Strategically Speaking: Should You Be Outsourcing Your Distribution?
As the second quarter of 2009 drew to a close and a subdued BookExpo America winded to a conclusion, the news from the book publishing industry continued to be mixed at best and, in some cases, downright depressing. The current environment is unique for many reasons. The challenges go beyond the implications of the global recession as the book industry faces changes in business models that have been in place for decades.
E-books, while admittedly still a rounding error in the context of the industry’s total revenues, are gaining ground in terms of both revenue and mind share.
Print-on-demand (POD) has indeed evolved from a specialty niche to a commodity service as equipment capabilities improve, prices drop, and publishers finally accept the notion that cash is indeed king and unit manufacturing cost matters little if the books don’t sell.
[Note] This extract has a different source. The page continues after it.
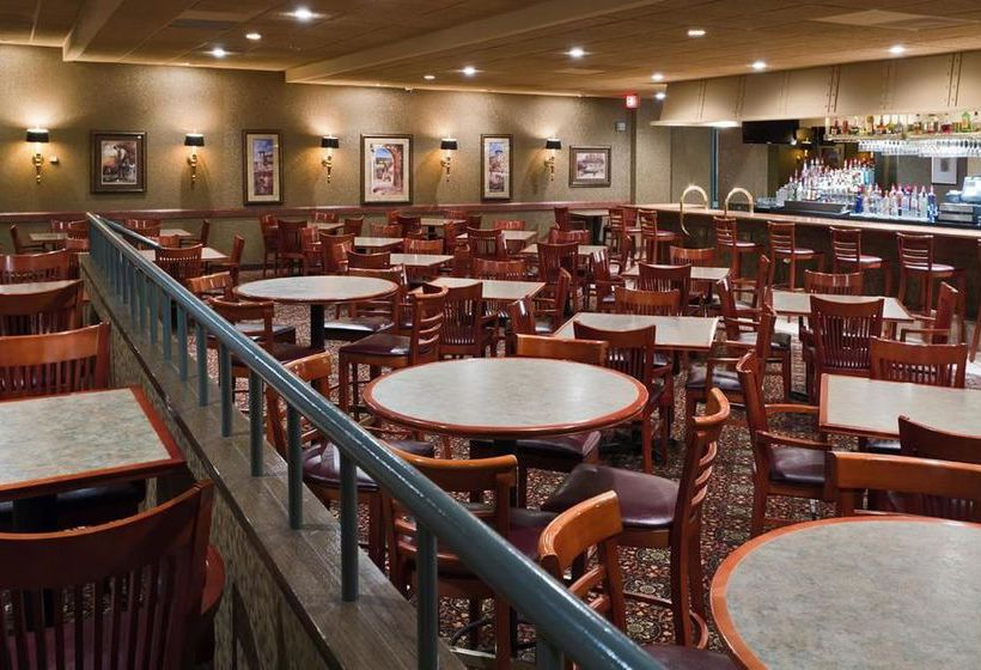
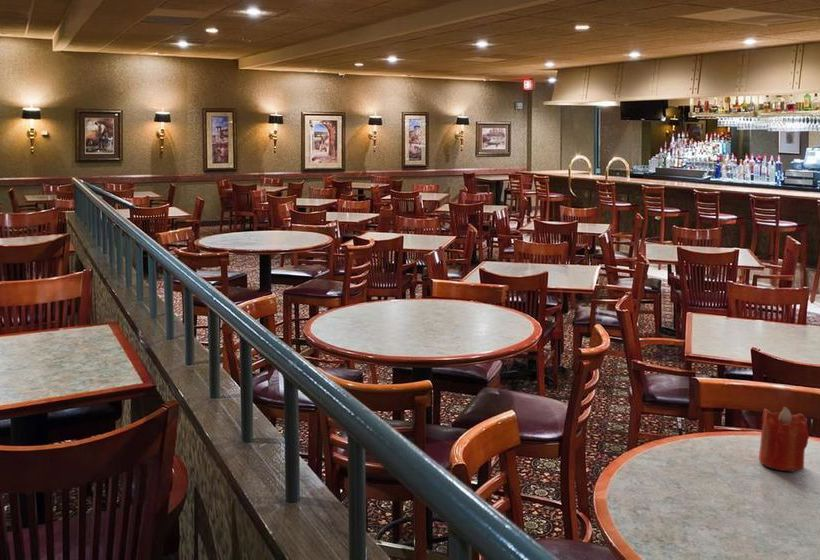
+ candle [758,406,810,473]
R.R. Bowker’s recent report that the number of on-demand and short-run titles soared 132 percent in 2008 to 285,394 is proof positive.
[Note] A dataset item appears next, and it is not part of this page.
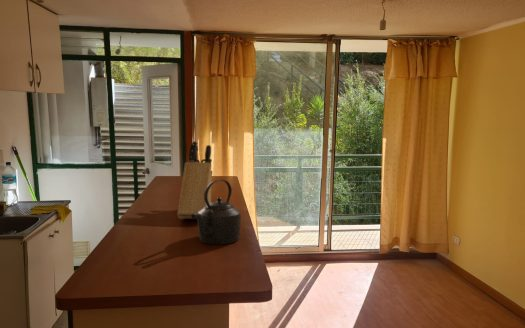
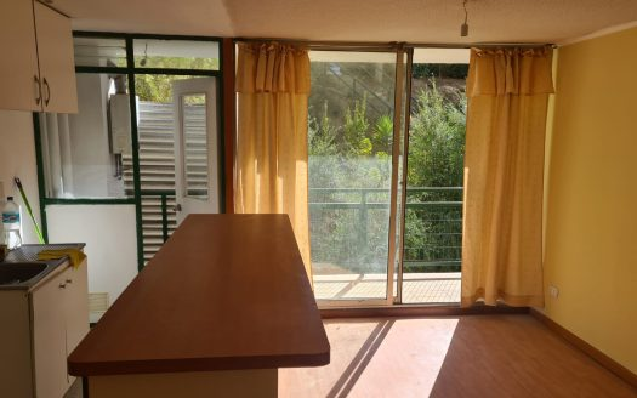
- kettle [190,178,242,245]
- knife block [177,140,213,220]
While the changes represented by e-books and the growth of POD are indeed significant, there are clear signs of the growing importance of third-party distribution services to publishers as a viable alternative for reducing fixed costs and focusing limited resources on the publisher’s primary business—content creation.
The traditional view of outsourcing held by many organizations is much like the industry’s longtime “holy grail”—the hunt for the lowest unit manufacturing cost—i.e., the only justification for outsourcing is if it significantly reduces the publisher’s operating costs.
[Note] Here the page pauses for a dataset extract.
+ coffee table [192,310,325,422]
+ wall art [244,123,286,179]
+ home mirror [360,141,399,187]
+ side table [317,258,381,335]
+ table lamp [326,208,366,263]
The recession has changed all this and requires that publishers take a broader view of the opportunities and risks in the current economic environment and the limits on resources, particularly: cash (a constraint faced by even the largest publishers); the growing importance of emerging technologies such as e-book delivery and POD; and the pressure to improve service levels as the time-in-process for orders decreases steadily. A more informed, longer-term evaluation of the rewards and risks of distribution outsourcing is essential and should be a required element of the strategic planning process.